(TASK STATEMENT)
Write a continuation of the discussion of ammo systems in shooter games below, beginning after its final sentence.

(TEXT FOR ANALYSIS)
○ ○ ○ ○

Since they did test the concept with play testers, and people didn't enjoy it, shouldn't it be 'we know what you don't want since you didn't want it'? Or, perhaps, 'I think I know what I want better than the play testers who actually tried it'?

 

'Innovation' doesn't mean 'good', or 'enjoyable,' which are what really matter for games. The reason 'boring ammo systems' pop up in so many games is because they're consistently fun. People like shooting their guns rapidly, as opposed to slowly and seldomly. Shooter games live on pace- slowing pace in favor of a crawl doesn't become 'fun' just because it's 'different.'

 

It doesn't have to be boring. The point of ammo (in games) is strategic.. it can be challenging when you run out and/or need to find where to fill up. But that doesn't apply much to ME. ME3 especially had ammo scattered everywhere.

○ ○ ○ ○

(Chart analysis data)
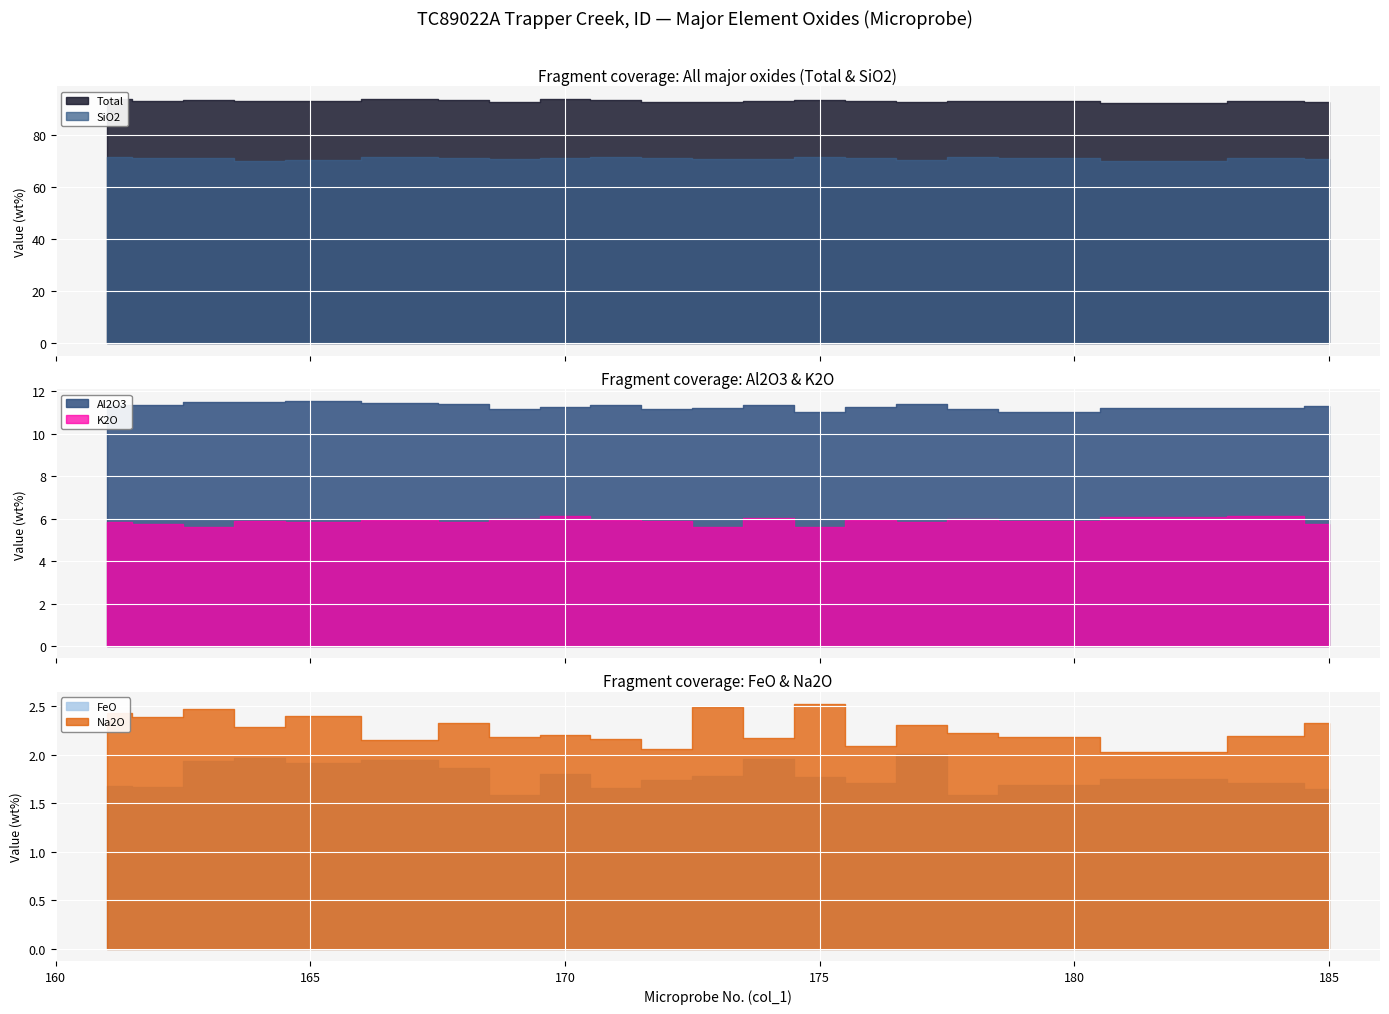

True or false: FeO has a value of 2.0 at 177.

True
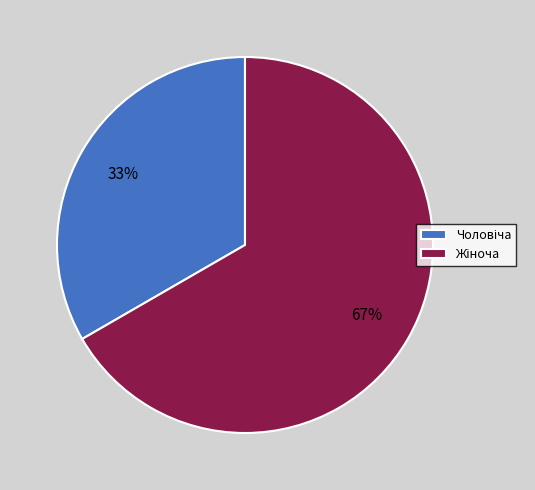

To the nearest percent, what is the average slice percentage?

50%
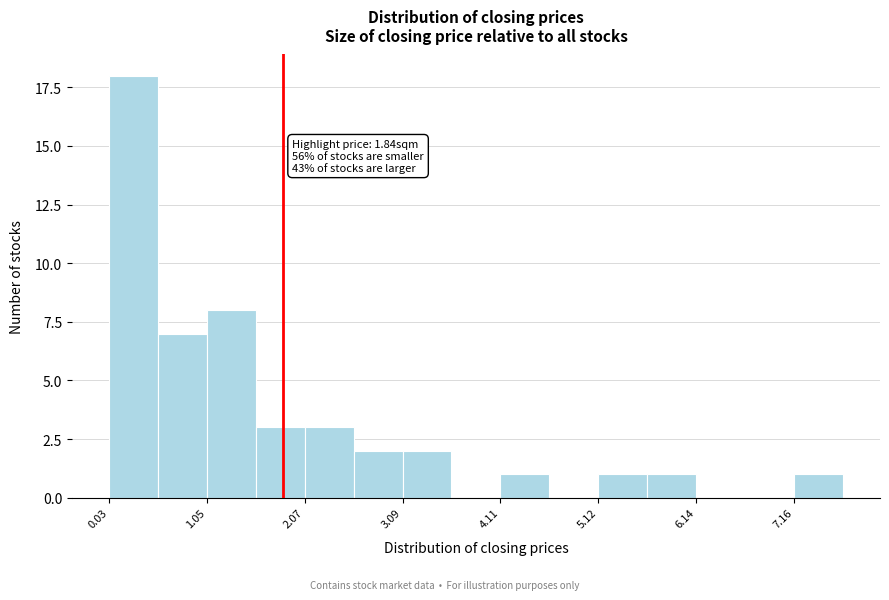

Around what value on the x-axis is the tallest bar? Give the approximate position of its centre, as read against the axis.

0.2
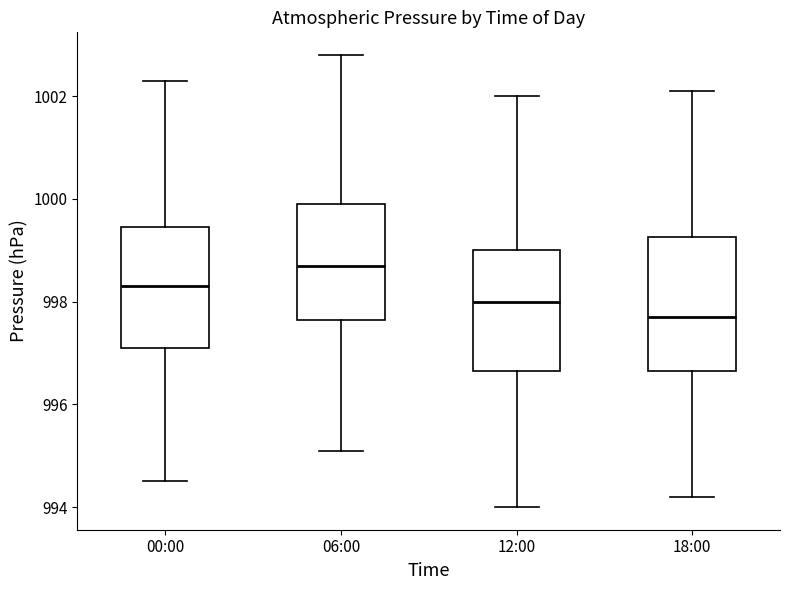

Reading left to right, read every box against the y-axis: the position of its median line, the range the box covers, and the ends of its whiskers. The values are not printed on the chart, so give them approximately, as read against the axis.

00:00: median 998.4, box 997.2 to 999.4, whiskers 994.6 to 1002.4
06:00: median 998.8, box 997.6 to 1000.0, whiskers 995.2 to 1002.8
12:00: median 998.0, box 996.6 to 999.0, whiskers 994.0 to 1002.0
18:00: median 997.8, box 996.6 to 999.2, whiskers 994.2 to 1002.2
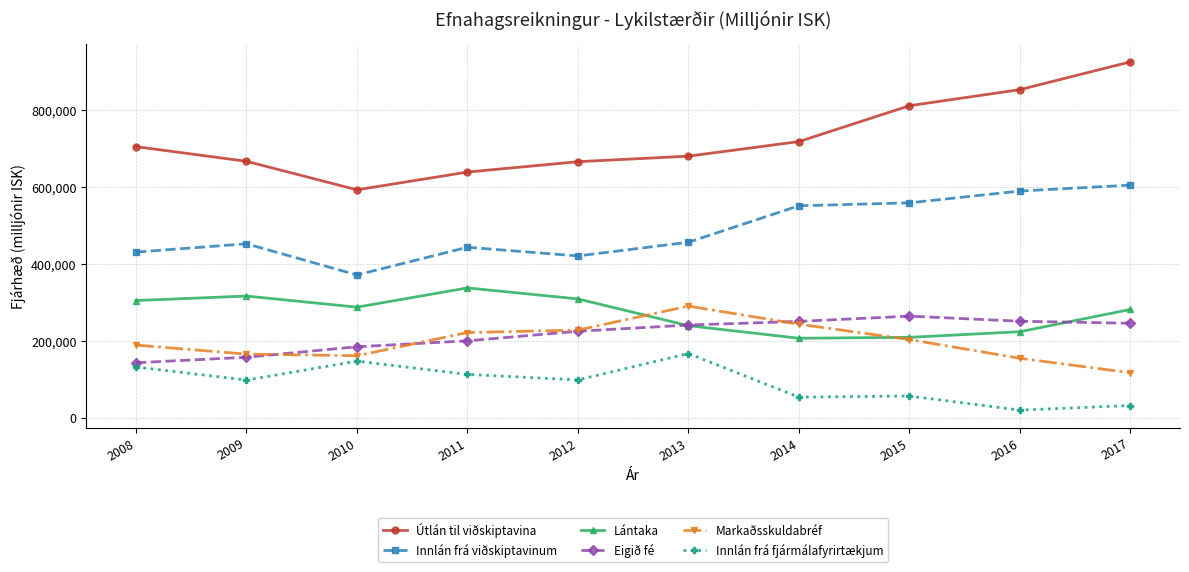

True or false: Innlán frá viðskiptavinum and Lántaka cross at least once.

False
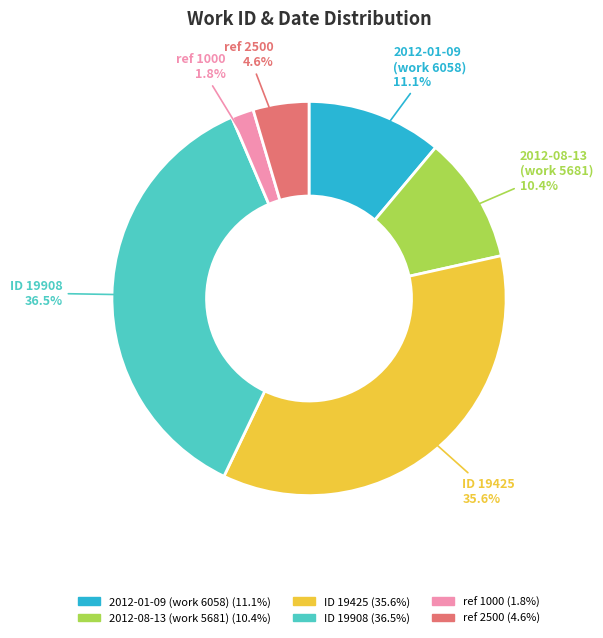

Does any single category account for the majority?

No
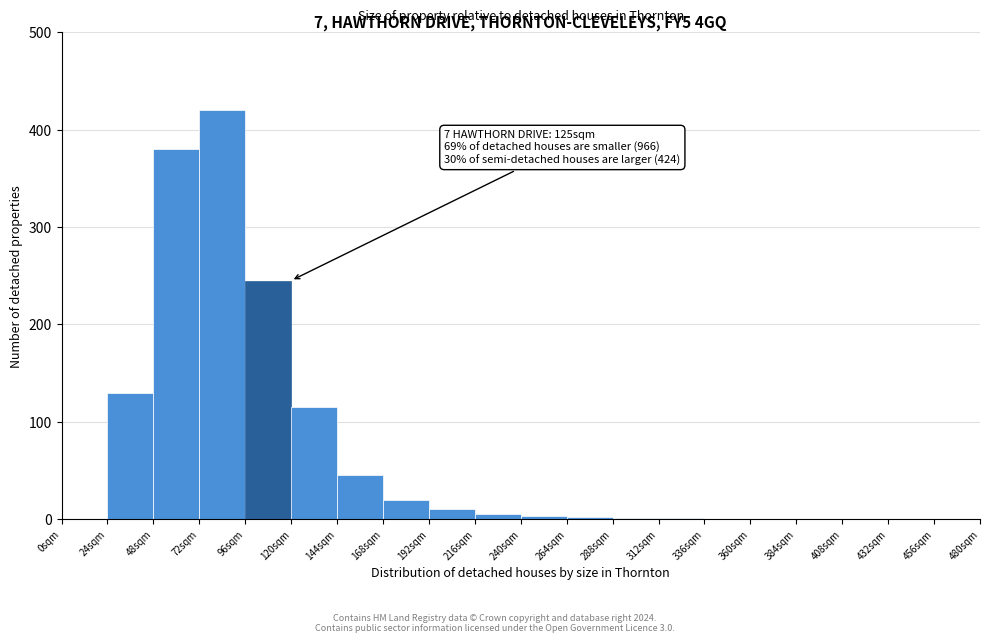

Over which range of the x-axis is the bar tallest?

72 to 96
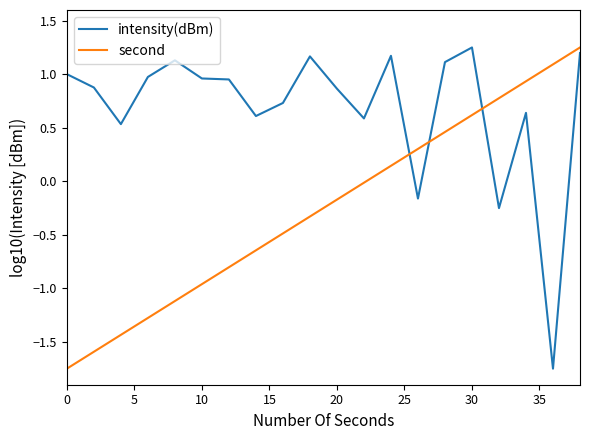

Rank the series by their average value, from lowest to highest.

second, intensity(dBm)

○ ○ ○ ○

(THE ANSWER)
 

They could basically accomplish the same thing with heating weapons too, but it seems more complicated to balance. With ammo, you can create the same tense situations with the map itself.

 

I think the Cerberus Harrier was one of the best-balanced gun of ME3. High power, but low ammo. You could take down most things in short order, sure, but if you weren't consistently making head shots you'd easily run out each firefight.

 

Compare that to the Phaeston, which had oodles of ammo to spare, but lacked kick and damage.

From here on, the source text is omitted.